# jumping off



## Driveline (Nov 16, 2008)

Have new CP c liner and B unit just out of box( proto 1000 ).Making its first run on tracks,just getting 1/2 way into the turn and the front truck 2nd set of wheels jumps to inside of track on a left hand curve (22) on the B unit causing a derail, ?????
Have run both unit's as singles and same B unit 2nd axle jumps in ??? 

Have 6 new units and only the one B unit has this problem ,all my other trains run through this curve without any problem.( old and new trains low speed and high speed testing ).

It seems that this 2nd axle on 1st truck has a problem ,but I realy dont know what to look at to cure this , .

Needing Help Please..

Thanks Ray


----------



## tkruger (Jan 18, 2009)

Are the wheels true on the axle? I.E. are they tilted in just slightly on the one that is jumping?


----------



## stationmaster (Dec 7, 2008)

If it turns to the right and not the left, I'd look for some obstruction causing the trucks not to be able to move in that direction. A burr in the mold, some wire hold the truck back...... A quick file or sanding job may fix the problem.


Bob


----------



## T-Man (May 16, 2008)

Also make sure the truck turns easily. A stiff wire connection may be a problem. Then again the turn may be too tight for the engine. Most likely a binding problem or an axle out of true.

·····

# [Your tasks]
• a. List the usernames of everyone who posted in the derailment thread.
• b. Update the section of the derailment thread that opens with the words containing "Needing Help Please.." and closes with "that is jumping?", changing "tilted" to "angled".

# [Page images and extracted text]
·····

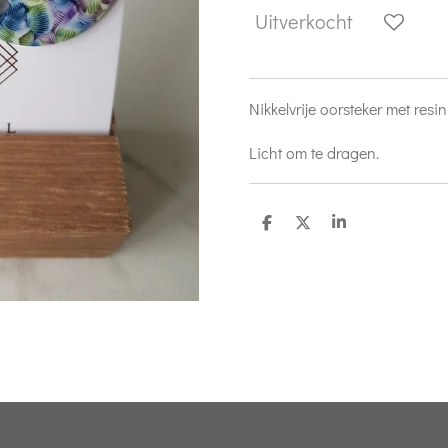
Uitverkocht
Nikkelvrije oorsteker met resi
Licht om te dragen.
D
D
S
e
e
h
l
e
a
e
l
r
n
e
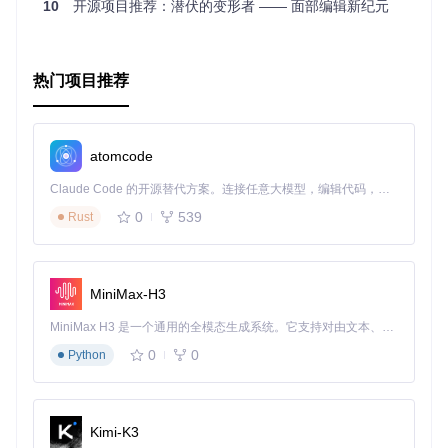
10
开源项目推荐：潜伏的变形者 —— 面部编辑新纪元
择。
总而言之，RoI Tanh-polar Transformer Network是一个强大
且富有创新的技术解决方案，对于任何涉及人脸识别和解析的
项目来说，都是一个值得尝试的优秀选择。无论是研究者还是
热门项目推荐
开发者，都能从中受益匪浅，快速地集成到自己的项目中，推
动技术进步。立即动手试试看吧！
atomcode
Claude Code 的开源替代方案。连接任意大模型，编辑代码，运行命令，自动验证 — 全自动执行。用 Rust 构建，极致性能。 ｜ An open-source alternative to Claude Code. Connect any LLM, edit code, run commands, and verify changes — autonomously. Built in Rust for speed. Get Started
0
539
Rust
MiniMax-H3
MiniMax H3 是一个通用的全模态生成系统。它支持对由文本、图像、视频和音频组成的多模态上下文进行统一理解，并能生成分辨率高达 2K、时长可达 15 秒的带原生立体声音频的视频。得益于面向任务泛化的系统设计，H3 在预训练阶段就已具备广泛的多模态上下文理解与生成能力，能够出色地执行复杂的多模态指令。
0
0
Python
Kimi-K3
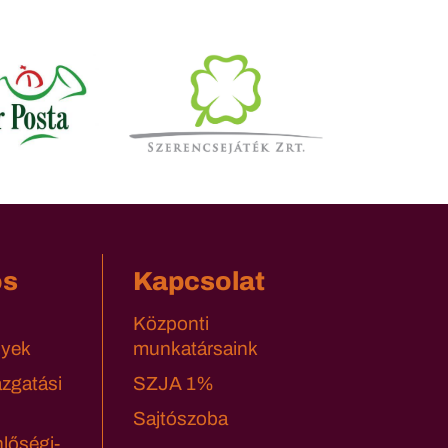
os
Kapcsolat
Központi
yek
munkatársaink
azgatási
SZJA 1%
Sajtószoba
lőségi-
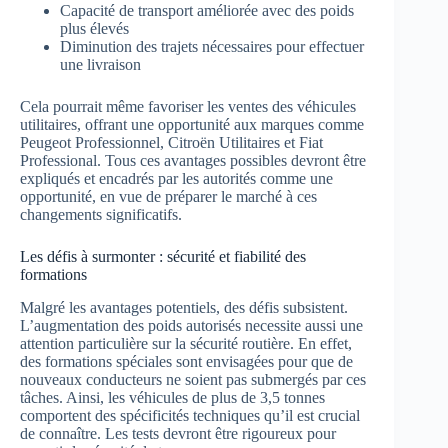
Capacité de transport améliorée avec des poids
plus élevés
Diminution des trajets nécessaires pour effectuer
une livraison
Cela pourrait même favoriser les ventes des véhicules
utilitaires, offrant une opportunité aux marques comme
Peugeot Professionnel, Citroën Utilitaires et Fiat
Professional. Tous ces avantages possibles devront être
expliqués et encadrés par les autorités comme une
opportunité, en vue de préparer le marché à ces
changements significatifs.
Les défis à surmonter : sécurité et fiabilité des
formations
Malgré les avantages potentiels, des défis subsistent.
L’augmentation des poids autorisés necessite aussi une
attention particulière sur la sécurité routière. En effet,
des formations spéciales sont envisagées pour que de
nouveaux conducteurs ne soient pas submergés par ces
tâches. Ainsi, les véhicules de plus de 3,5 tonnes
comportent des spécificités techniques qu’il est crucial
de connaître. Les tests devront être rigoureux pour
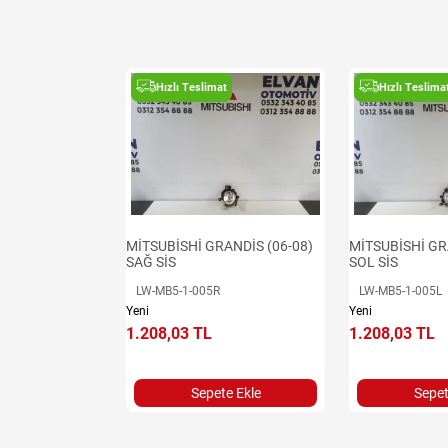
Hızlı Teslimat
Hızlı Teslima
MİTSUBİSHİ GRANDİS (06-08)
MİTSUBİSHİ GR
SAĞ SİS
SOL SİS
LW-MB5-1-005R
LW-MB5-1-005L
Yeni
Yeni
1.208,03 TL
1.208,03 TL
Sepete Ekle
Sepet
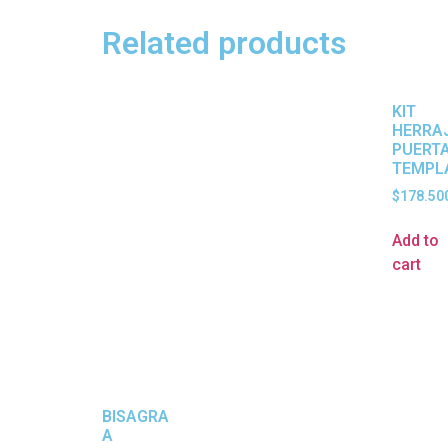
Related products
KIT
HERRA
PUERT
TEMPL
$
178.50
Add to
cart
BISAGRA
A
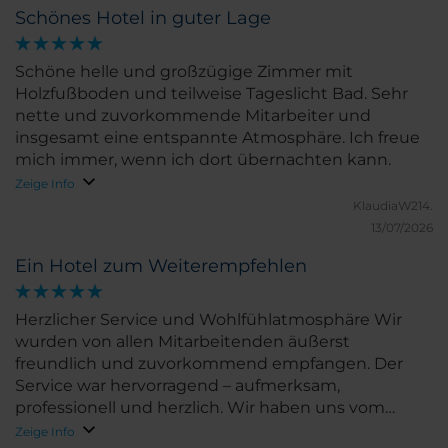
Schönes Hotel in guter Lage
Schöne helle und großzügige Zimmer mit
Holzfußboden und teilweise Tageslicht Bad. Sehr
nette und zuvorkommende Mitarbeiter und
insgesamt eine entspannte Atmosphäre. Ich freue
mich immer, wenn ich dort übernachten kann.
Zeige Info
KlaudiaW214.
13/07/2026
Ein Hotel zum Weiterempfehlen
Herzlicher Service und Wohlfühlatmosphäre Wir
wurden von allen Mitarbeitenden äußerst
freundlich und zuvorkommend empfangen. Der
Service war hervorragend – aufmerksam,
professionell und herzlich. Wir haben uns vom
ersten Moment an sehr wohl gefühlt. Ein Hotel, das
Zeige Info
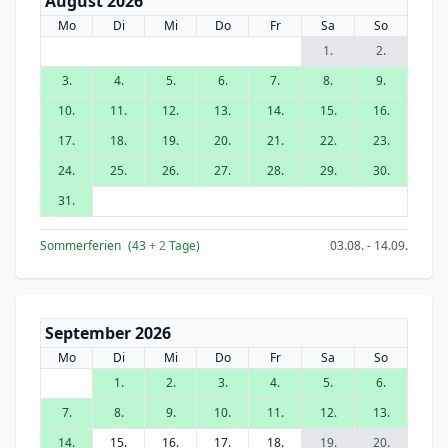
August 2026
Mo
Di
Mi
Do
Fr
Sa
So
1.
2.
3.
4.
5.
6.
7.
8.
9.
10.
11.
12.
13.
14.
15.
16.
17.
18.
19.
20.
21.
22.
23.
24.
25.
26.
27.
28.
29.
30.
31.
Sommerferien
(43
+ 2
Tage)
03.08. - 14.09.
September 2026
Mo
Di
Mi
Do
Fr
Sa
So
1.
2.
3.
4.
5.
6.
7.
8.
9.
10.
11.
12.
13.
14.
15.
16.
17.
18.
19.
20.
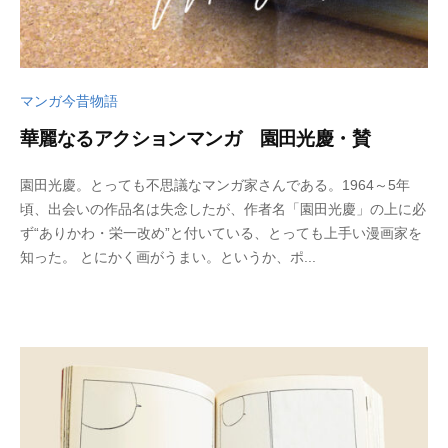
マンガ今昔物語
華麗なるアクションマンガ 園田光慶・賛
2
b
園田光慶。とっても不思議なマンガ家さんである。1964～5年
0
y
頃、出会いの作品名は失念したが、作者名「園田光慶」の上に必
2
w
ず“ありかわ・栄一改め”と付いている、とっても上手い漫画家を
5
p
知った。 とにかく画がうまい。というか、ポ...
年
_
8
b
月
u
3
t
0
s
日
u
k
u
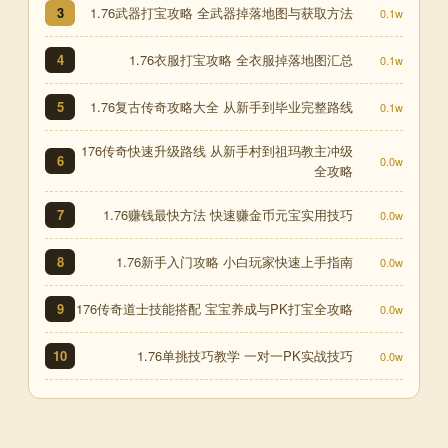
1.76武器打宝攻略 全武器掉落地图与获取方法
3
0.1w
1.76衣服打宝攻略 全衣服掉落地图汇总
4
0.1w
1.76复古传奇攻略大全 从新手到毕业完整路线
5
0.1w
176传奇快速升级路线 从新手村到祖玛教主冲级
6
0.0w
全攻略
1.76赚钱最快方法 快速赚金币元宝实用技巧
7
0.0w
1.76新手入门攻略 小白玩家快速上手指南
8
0.0w
176传奇道士技能搭配 宝宝养成与PK打宝全攻略
9
0.0w
1.76单挑技巧教学 一对一PK实战技巧
10
0.0w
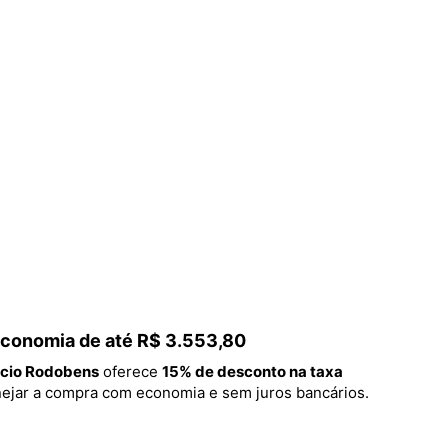
 economia de até R$ 3.553,80
cio Rodobens
oferece
15% de desconto na taxa
lanejar a compra com economia e sem juros bancários.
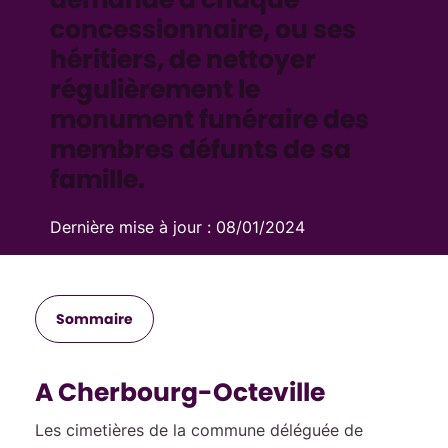
concessionnaire, ou ses
héritiers, de nettoyer
régulièrement le
monument funéraire des
membres défunts de sa
famille.
Dernière mise à jour :
08/01/2024
Sommaire
A Cherbourg-Octeville
Les cimetières de la commune déléguée de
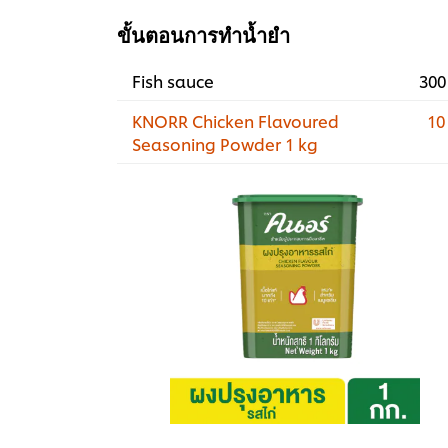
ขั้นตอนการทำน้ำยำ
Fish sauce
300
KNORR Chicken Flavoured
10
Seasoning Powder 1 kg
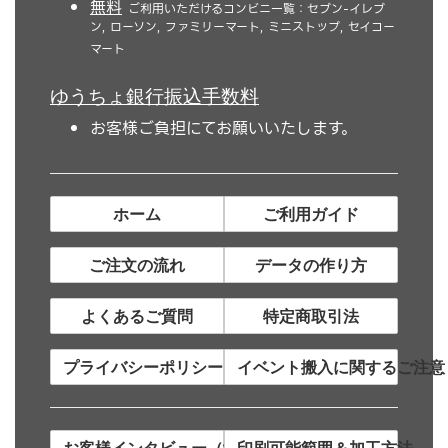
無料
ご利用いただけるコンビニ一覧：セブン-イレブ
ン, ローソン, ファミリーマート, ミニストップ, セイコー
マート
ゆうちょ銀行振込手数料
お客様ご負担にてお願いいたします。
ホーム
ご利用ガイド
ご注文の流れ
データの作り方
よくあるご質問
特定商取引法
プライバシーポリシー
イベント搬入に関するご注意
お客様インタビュー（制作事例）
印刷可能範囲＆加工方法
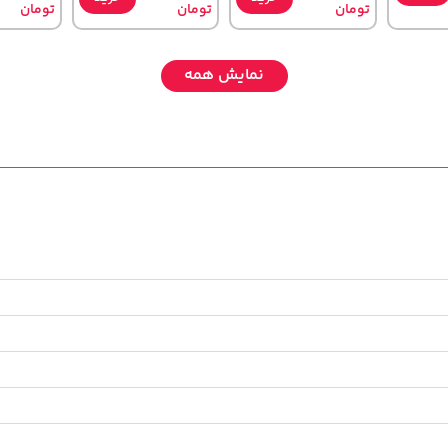
تومان
تومان
تومان
نمایش همه
1,579,000
1,109,000
701,000
تومان
خرید
خرید
خرید
تومان
تومان
2,275,000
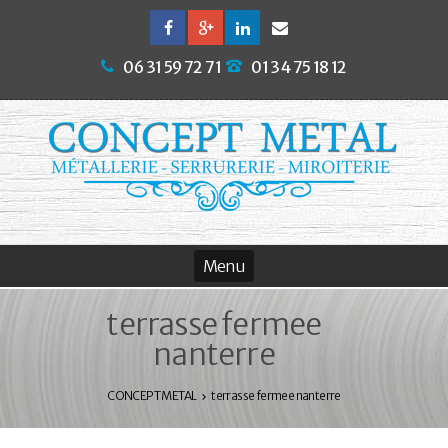
06 31 59 72 71
01 34 75 18 12
terrasse fermee
nanterre
CONCEPT METAL
terrasse fermee nanterre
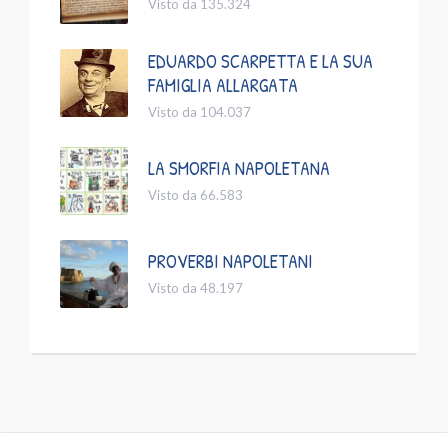
Visto da 135.324
EDUARDO SCARPETTA E LA SUA
FAMIGLIA ALLARGATA
Visto da 104.037
LA SMORFIA NAPOLETANA
Visto da 66.583
PROVERBI NAPOLETANI
Visto da 48.197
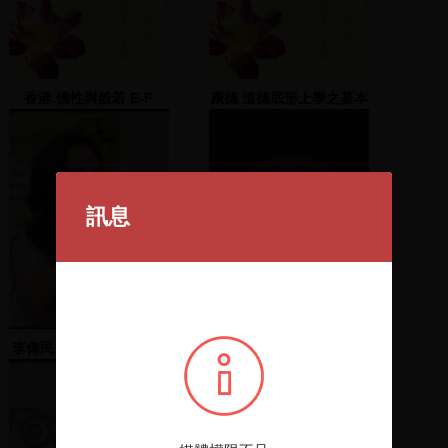
香港.佛性與般若 E-F
康德 道德底形上學之基本
原則 3-5
訊息
李偉民、黃慶林、劉世芳
見水鴨
致詞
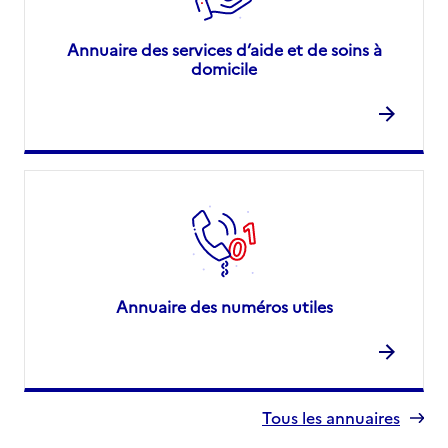
Annuaire des services d’aide et de soins à
domicile
Annuaire des numéros utiles
Tous les annuaires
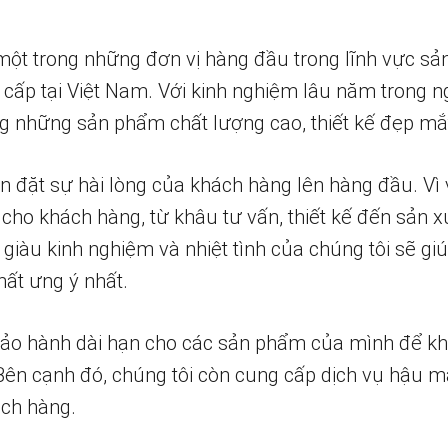
một trong những đơn vị hàng đầu trong lĩnh vực sả
 cấp tại Việt Nam. Với kinh nghiệm lâu năm trong n
 những sản phẩm chất lượng cao, thiết kế đẹp mắ
n đặt sự hài lòng của khách hàng lên hàng đầu. Vì 
 cho khách hàng, từ khâu tư vấn, thiết kế đến sản x
 giàu kinh nghiệm và nhiệt tình của chúng tôi sẽ g
ất ưng ý nhất.
bảo hành dài hạn cho các sản phẩm của mình để k
 Bên cạnh đó, chúng tôi còn cung cấp dịch vụ hậu m
ch hàng.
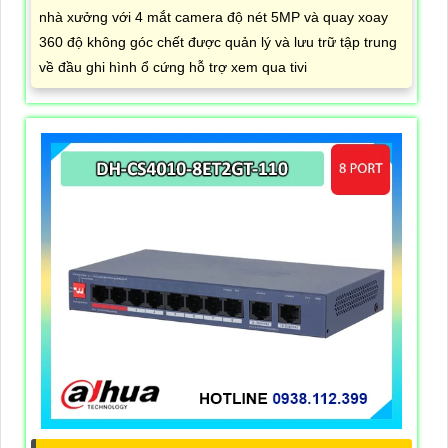
nhà xưởng với 4 mắt camera độ nét 5MP và quay xoay
360 độ không góc chết được quản lý và lưu trữ tập trung
về đầu ghi hình ổ cứng hỗ trợ xem qua tivi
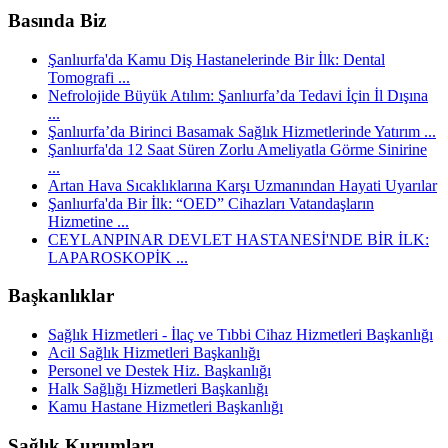
Basında Biz
Şanlıurfa'da Kamu Diş Hastanelerinde Bir İlk: Dental
Tomografi ...
Nefrolojide Büyük Atılım: Şanlıurfa’da Tedavi İçin İl Dışına
...
Şanlıurfa’da Birinci Basamak Sağlık Hizmetlerinde Yatırım ...
Şanlıurfa'da 12 Saat Süren Zorlu Ameliyatla Görme Sinirine
...
Artan Hava Sıcaklıklarına Karşı Uzmanından Hayati Uyarılar
Şanlıurfa'da Bir İlk: “OED” Cihazları Vatandaşların
Hizmetine ...
CEYLANPINAR DEVLET HASTANESİ'NDE BİR İLK:
LAPAROSKOPİK ...
Başkanlıklar
Sağlık Hizmetleri - İlaç ve Tıbbi Cihaz Hizmetleri Başkanlığı
Acil Sağlık Hizmetleri Başkanlığı
Personel ve Destek Hiz. Başkanlığı
Halk Sağlığı Hizmetleri Başkanlığı
Kamu Hastane Hizmetleri Başkanlığı
Sağlık Kurumları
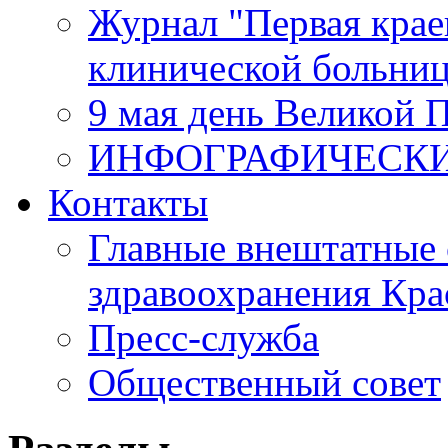
Журнал "Первая крае
клинической больни
9 мая день Великой 
ИНФОГРАФИЧЕСК
Контакты
Главные внештатные 
здравоохранения Кра
Пресс-служба
Общественный совет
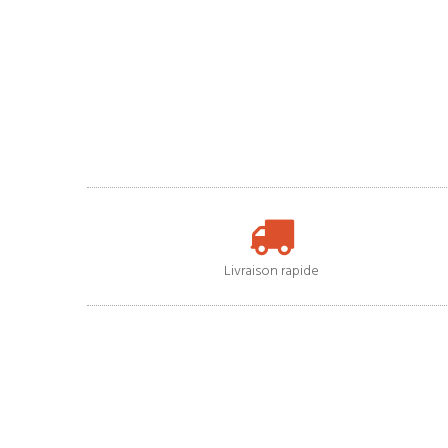
Livraison rapide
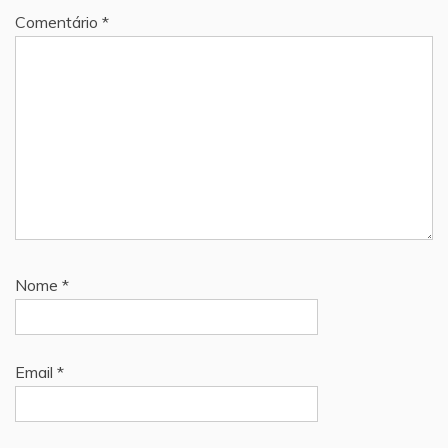
Comentário
*
Nome
*
Email
*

·····

# [Results for each task]
• a. Driveline, tkruger, stationmaster, T-Man

• b.
Needing Help Please..

Thanks Ray


----------



## tkruger (Jan 18, 2009)

Are the wheels true on the axle? I.E. are they angled in just slightly on the one that is jumping?